▶ **TASK REQUIREMENTS**
For every item below, write out the lines of its source as a numbered list and leave out any blank lines.

▶ **AVAILABLE RECORDS**
++++++

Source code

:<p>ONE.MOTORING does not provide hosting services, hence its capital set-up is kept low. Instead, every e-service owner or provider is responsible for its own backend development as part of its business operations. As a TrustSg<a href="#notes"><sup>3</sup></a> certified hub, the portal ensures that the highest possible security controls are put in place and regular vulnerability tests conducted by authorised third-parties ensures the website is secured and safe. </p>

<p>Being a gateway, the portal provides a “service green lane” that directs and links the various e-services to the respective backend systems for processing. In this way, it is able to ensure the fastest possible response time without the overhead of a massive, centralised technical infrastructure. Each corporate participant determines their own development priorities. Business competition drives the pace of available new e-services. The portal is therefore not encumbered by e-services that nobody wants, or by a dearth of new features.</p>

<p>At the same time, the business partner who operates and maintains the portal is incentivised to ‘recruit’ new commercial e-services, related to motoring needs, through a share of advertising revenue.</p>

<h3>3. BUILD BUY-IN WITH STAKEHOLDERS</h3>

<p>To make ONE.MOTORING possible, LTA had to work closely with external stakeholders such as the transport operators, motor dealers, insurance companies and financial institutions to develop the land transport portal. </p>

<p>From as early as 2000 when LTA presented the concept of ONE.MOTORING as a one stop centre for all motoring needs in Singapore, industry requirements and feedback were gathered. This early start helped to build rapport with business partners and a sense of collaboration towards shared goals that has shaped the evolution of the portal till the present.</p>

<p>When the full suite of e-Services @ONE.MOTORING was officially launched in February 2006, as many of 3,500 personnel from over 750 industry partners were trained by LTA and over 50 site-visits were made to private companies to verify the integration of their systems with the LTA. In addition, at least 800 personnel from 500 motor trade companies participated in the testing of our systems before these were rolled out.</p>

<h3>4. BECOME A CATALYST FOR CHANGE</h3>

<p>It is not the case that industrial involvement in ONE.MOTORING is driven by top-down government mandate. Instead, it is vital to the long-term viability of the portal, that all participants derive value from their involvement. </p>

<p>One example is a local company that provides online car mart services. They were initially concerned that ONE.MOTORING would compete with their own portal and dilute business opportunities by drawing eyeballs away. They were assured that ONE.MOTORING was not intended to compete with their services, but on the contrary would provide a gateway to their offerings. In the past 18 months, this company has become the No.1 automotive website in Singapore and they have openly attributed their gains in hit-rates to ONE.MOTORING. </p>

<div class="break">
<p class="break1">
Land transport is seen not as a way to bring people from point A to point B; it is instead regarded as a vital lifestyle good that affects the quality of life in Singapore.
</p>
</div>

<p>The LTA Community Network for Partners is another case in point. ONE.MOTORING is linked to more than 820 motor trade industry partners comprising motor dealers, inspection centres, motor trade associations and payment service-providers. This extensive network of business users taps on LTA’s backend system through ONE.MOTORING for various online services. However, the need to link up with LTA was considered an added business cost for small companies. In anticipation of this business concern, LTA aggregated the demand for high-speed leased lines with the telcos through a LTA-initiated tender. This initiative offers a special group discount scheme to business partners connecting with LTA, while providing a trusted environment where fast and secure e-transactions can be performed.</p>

++++++

▶ **TASK SOLUTION**
1. Source code
2. :<p>ONE.MOTORING does not provide hosting services, hence its capital set-up is kept low. Instead, every e-service owner or provider is responsible for its own backend development as part of its business operations. As a TrustSg<a href="#notes"><sup>3</sup></a> certified hub, the portal ensures that the highest possible security controls are put in place and regular vulnerability tests conducted by authorised third-parties ensures the website is secured and safe. </p>
3. <p>Being a gateway, the portal provides a “service green lane” that directs and links the various e-services to the respective backend systems for processing. In this way, it is able to ensure the fastest possible response time without the overhead of a massive, centralised technical infrastructure. Each corporate participant determines their own development priorities. Business competition drives the pace of available new e-services. The portal is therefore not encumbered by e-services that nobody wants, or by a dearth of new features.</p>
4. <p>At the same time, the business partner who operates and maintains the portal is incentivised to ‘recruit’ new commercial e-services, related to motoring needs, through a share of advertising revenue.</p>
5. <h3>3. BUILD BUY-IN WITH STAKEHOLDERS</h3>
6. <p>To make ONE.MOTORING possible, LTA had to work closely with external stakeholders such as the transport operators, motor dealers, insurance companies and financial institutions to develop the land transport portal. </p>
7. <p>From as early as 2000 when LTA presented the concept of ONE.MOTORING as a one stop centre for all motoring needs in Singapore, industry requirements and feedback were gathered. This early start helped to build rapport with business partners and a sense of collaboration towards shared goals that has shaped the evolution of the portal till the present.</p>
8. <p>When the full suite of e-Services @ONE.MOTORING was officially launched in February 2006, as many of 3,500 personnel from over 750 industry partners were trained by LTA and over 50 site-visits were made to private companies to verify the integration of their systems with the LTA. In addition, at least 800 personnel from 500 motor trade companies participated in the testing of our systems before these were rolled out.</p>
9. <h3>4. BECOME A CATALYST FOR CHANGE</h3>
10. <p>It is not the case that industrial involvement in ONE.MOTORING is driven by top-down government mandate. Instead, it is vital to the long-term viability of the portal, that all participants derive value from their involvement. </p>
11. <p>One example is a local company that provides online car mart services. They were initially concerned that ONE.MOTORING would compete with their own portal and dilute business opportunities by drawing eyeballs away. They were assured that ONE.MOTORING was not intended to compete with their services, but on the contrary would provide a gateway to their offerings. In the past 18 months, this company has become the No.1 automotive website in Singapore and they have openly attributed their gains in hit-rates to ONE.MOTORING. </p>
12. <div class="break">
13. <p class="break1">
14. Land transport is seen not as a way to bring people from point A to point B; it is instead regarded as a vital lifestyle good that affects the quality of life in Singapore.
15. </p>
16. </div>
17. <p>The LTA Community Network for Partners is another case in point. ONE.MOTORING is linked to more than 820 motor trade industry partners comprising motor dealers, inspection centres, motor trade associations and payment service-providers. This extensive network of business users taps on LTA’s backend system through ONE.MOTORING for various online services. However, the need to link up with LTA was considered an added business cost for small companies. In anticipation of this business concern, LTA aggregated the demand for high-speed leased lines with the telcos through a LTA-initiated tender. This initiative offers a special group discount scheme to business partners connecting with LTA, while providing a trusted environment where fast and secure e-transactions can be performed.</p>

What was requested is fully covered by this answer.